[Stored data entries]
┄┄┄┄┄┄┄┄┄┄┄┄┄┄┄┄┄┄┄┄

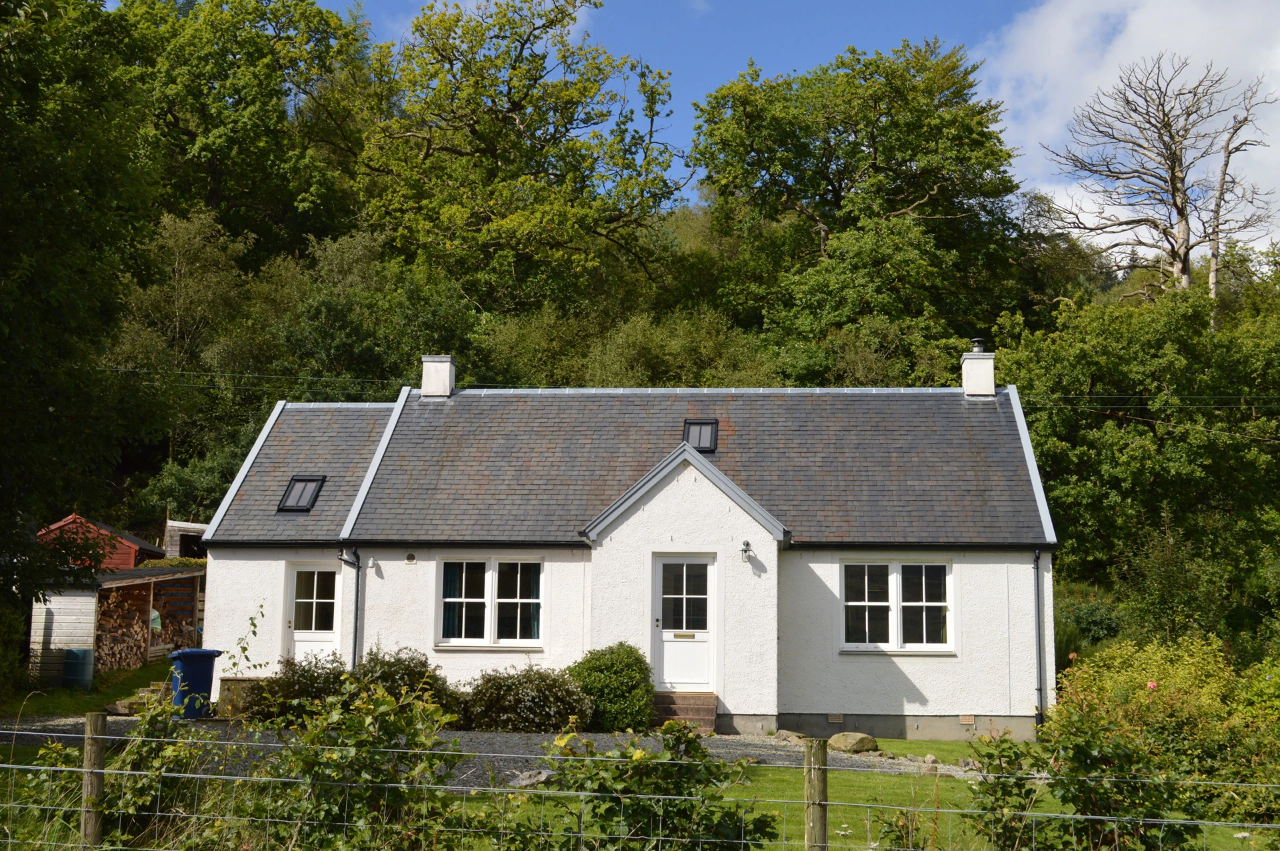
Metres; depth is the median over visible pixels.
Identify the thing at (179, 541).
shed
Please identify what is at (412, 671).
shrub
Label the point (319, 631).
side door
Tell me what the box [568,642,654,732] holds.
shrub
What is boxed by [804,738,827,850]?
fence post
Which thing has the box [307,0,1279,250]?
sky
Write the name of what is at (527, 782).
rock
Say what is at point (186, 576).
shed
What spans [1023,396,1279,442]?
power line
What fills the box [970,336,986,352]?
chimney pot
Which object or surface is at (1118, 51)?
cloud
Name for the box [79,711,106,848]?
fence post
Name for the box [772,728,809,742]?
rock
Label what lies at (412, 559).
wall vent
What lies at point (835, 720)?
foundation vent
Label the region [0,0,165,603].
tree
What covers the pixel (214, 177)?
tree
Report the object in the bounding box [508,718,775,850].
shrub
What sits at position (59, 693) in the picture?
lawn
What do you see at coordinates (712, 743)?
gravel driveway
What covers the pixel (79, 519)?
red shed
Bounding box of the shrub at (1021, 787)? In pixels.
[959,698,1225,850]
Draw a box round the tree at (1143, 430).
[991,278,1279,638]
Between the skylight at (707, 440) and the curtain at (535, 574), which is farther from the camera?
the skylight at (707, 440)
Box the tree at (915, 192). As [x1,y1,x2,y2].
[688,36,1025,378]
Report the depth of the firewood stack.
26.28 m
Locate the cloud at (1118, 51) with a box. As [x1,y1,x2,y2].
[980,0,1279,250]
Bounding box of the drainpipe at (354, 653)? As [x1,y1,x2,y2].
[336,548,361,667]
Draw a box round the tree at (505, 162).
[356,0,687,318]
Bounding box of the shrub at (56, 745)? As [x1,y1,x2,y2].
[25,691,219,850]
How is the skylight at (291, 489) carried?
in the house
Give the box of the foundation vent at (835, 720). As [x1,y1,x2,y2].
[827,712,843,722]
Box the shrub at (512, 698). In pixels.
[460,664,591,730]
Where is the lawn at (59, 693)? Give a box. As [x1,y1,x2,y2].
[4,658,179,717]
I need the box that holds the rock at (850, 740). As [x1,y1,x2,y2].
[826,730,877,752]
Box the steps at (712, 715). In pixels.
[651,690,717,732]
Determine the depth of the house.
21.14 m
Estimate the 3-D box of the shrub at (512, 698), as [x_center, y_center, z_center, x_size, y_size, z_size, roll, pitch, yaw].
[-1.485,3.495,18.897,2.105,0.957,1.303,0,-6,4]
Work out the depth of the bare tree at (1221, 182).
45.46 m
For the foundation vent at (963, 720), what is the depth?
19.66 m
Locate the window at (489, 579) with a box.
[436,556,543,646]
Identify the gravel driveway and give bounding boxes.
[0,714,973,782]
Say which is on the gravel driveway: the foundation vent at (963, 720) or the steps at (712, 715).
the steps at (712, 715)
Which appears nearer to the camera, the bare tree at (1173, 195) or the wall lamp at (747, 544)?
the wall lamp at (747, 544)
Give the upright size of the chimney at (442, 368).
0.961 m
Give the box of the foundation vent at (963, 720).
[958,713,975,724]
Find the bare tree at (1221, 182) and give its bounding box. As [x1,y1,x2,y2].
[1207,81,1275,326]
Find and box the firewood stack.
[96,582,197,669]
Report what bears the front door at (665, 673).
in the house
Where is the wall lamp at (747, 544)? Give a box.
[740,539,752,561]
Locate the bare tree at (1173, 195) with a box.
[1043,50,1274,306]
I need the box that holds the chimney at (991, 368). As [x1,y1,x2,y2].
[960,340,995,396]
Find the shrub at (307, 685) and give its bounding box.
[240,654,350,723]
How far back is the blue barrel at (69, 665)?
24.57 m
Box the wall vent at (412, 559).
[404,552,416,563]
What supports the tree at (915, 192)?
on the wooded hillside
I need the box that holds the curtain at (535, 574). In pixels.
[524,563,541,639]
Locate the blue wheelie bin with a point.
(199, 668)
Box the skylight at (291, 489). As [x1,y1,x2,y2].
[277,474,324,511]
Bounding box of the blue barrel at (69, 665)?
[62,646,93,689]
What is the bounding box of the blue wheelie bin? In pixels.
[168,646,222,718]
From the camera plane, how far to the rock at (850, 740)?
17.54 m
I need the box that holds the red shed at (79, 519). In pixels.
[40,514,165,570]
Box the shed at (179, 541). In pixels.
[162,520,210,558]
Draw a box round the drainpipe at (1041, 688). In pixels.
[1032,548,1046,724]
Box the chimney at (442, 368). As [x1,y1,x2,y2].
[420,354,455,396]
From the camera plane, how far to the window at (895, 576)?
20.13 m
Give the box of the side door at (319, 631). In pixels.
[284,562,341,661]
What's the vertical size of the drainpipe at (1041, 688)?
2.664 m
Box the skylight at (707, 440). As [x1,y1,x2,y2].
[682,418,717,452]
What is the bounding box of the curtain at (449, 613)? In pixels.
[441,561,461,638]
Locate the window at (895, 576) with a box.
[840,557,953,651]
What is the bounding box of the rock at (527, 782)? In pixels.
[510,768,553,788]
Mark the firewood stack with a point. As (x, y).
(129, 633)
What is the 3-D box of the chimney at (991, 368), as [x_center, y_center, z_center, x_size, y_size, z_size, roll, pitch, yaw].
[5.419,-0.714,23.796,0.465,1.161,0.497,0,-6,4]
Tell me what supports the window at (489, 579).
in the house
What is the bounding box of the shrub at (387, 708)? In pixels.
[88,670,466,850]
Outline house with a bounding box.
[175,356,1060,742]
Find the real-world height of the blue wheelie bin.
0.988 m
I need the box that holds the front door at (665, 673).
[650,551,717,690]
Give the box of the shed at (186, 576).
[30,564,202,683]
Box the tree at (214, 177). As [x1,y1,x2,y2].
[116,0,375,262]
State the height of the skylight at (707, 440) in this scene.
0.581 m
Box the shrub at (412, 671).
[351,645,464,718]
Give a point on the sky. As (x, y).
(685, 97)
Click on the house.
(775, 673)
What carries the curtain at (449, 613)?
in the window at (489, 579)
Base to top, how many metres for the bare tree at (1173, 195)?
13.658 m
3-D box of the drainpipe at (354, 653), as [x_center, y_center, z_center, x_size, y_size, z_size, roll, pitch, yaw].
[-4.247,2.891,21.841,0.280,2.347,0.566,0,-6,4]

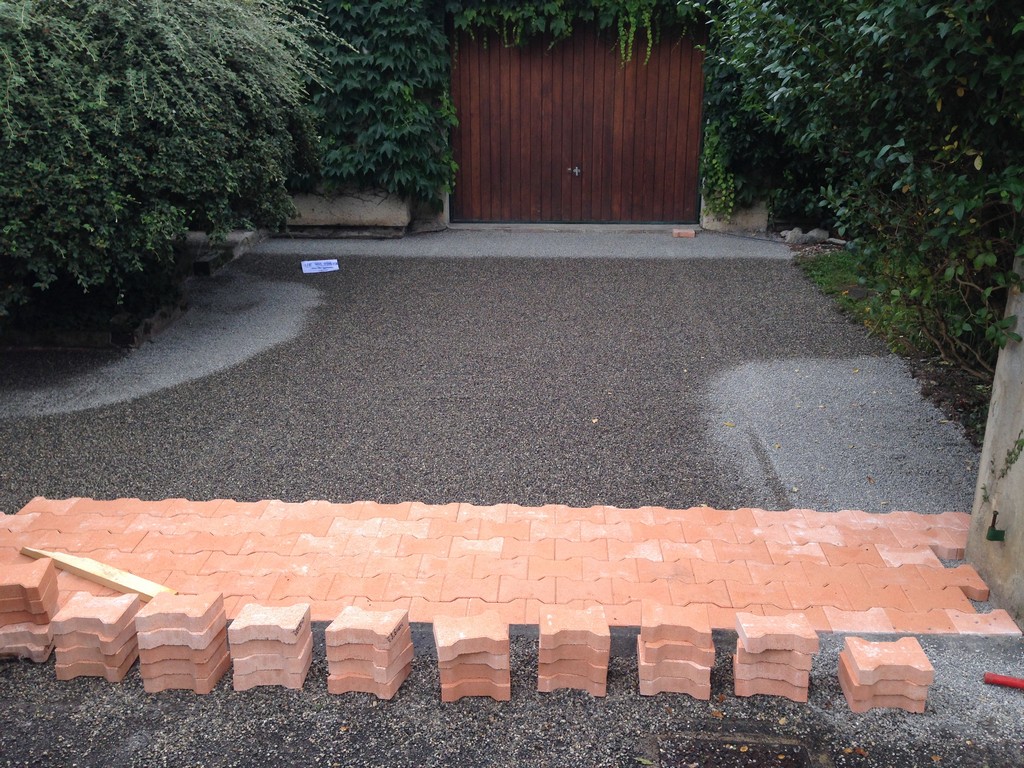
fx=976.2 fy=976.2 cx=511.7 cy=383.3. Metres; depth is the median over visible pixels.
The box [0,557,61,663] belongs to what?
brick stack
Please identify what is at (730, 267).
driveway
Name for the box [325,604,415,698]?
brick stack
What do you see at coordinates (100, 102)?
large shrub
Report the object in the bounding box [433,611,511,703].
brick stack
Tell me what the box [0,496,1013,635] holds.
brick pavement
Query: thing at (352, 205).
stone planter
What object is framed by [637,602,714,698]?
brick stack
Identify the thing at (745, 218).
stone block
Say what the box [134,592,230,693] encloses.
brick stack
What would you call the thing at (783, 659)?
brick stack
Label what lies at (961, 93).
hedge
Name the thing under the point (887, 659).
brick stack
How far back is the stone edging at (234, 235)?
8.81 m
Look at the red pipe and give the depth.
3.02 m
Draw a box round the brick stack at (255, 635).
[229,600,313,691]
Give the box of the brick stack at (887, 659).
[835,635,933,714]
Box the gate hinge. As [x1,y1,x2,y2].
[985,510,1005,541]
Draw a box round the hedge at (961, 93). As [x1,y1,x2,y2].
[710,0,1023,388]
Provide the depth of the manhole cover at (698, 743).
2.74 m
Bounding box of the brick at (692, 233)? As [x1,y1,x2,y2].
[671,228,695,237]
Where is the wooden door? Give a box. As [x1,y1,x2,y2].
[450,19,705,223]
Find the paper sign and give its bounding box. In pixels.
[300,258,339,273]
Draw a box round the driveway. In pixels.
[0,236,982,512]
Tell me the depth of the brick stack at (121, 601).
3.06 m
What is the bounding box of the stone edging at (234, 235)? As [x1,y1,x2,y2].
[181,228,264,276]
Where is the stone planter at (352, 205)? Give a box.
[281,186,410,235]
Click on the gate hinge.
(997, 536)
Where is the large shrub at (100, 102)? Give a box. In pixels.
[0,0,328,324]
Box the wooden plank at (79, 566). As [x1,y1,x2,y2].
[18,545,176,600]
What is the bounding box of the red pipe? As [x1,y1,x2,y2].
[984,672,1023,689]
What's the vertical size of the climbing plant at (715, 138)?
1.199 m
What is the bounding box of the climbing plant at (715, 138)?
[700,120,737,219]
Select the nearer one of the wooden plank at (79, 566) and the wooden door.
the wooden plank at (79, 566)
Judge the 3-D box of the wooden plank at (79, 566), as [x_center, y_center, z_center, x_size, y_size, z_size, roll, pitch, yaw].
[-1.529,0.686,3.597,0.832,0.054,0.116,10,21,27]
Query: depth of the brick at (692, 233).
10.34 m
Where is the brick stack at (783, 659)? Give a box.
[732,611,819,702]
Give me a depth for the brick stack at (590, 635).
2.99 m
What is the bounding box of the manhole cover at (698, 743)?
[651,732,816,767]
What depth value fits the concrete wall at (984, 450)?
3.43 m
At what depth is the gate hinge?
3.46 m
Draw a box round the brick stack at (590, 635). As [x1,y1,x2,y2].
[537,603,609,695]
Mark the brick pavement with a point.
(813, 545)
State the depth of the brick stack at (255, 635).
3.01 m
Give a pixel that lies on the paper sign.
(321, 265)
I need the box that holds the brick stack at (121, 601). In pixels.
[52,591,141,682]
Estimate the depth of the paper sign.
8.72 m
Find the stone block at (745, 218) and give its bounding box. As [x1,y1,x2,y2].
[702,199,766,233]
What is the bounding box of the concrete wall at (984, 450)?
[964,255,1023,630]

┄┄┄┄┄┄┄┄┄┄┄┄┄┄┄┄┄┄┄┄

• **Your assignment**
Only the count, nothing else: how many lines of the records hold the word "median"?

• **Exercise result**
2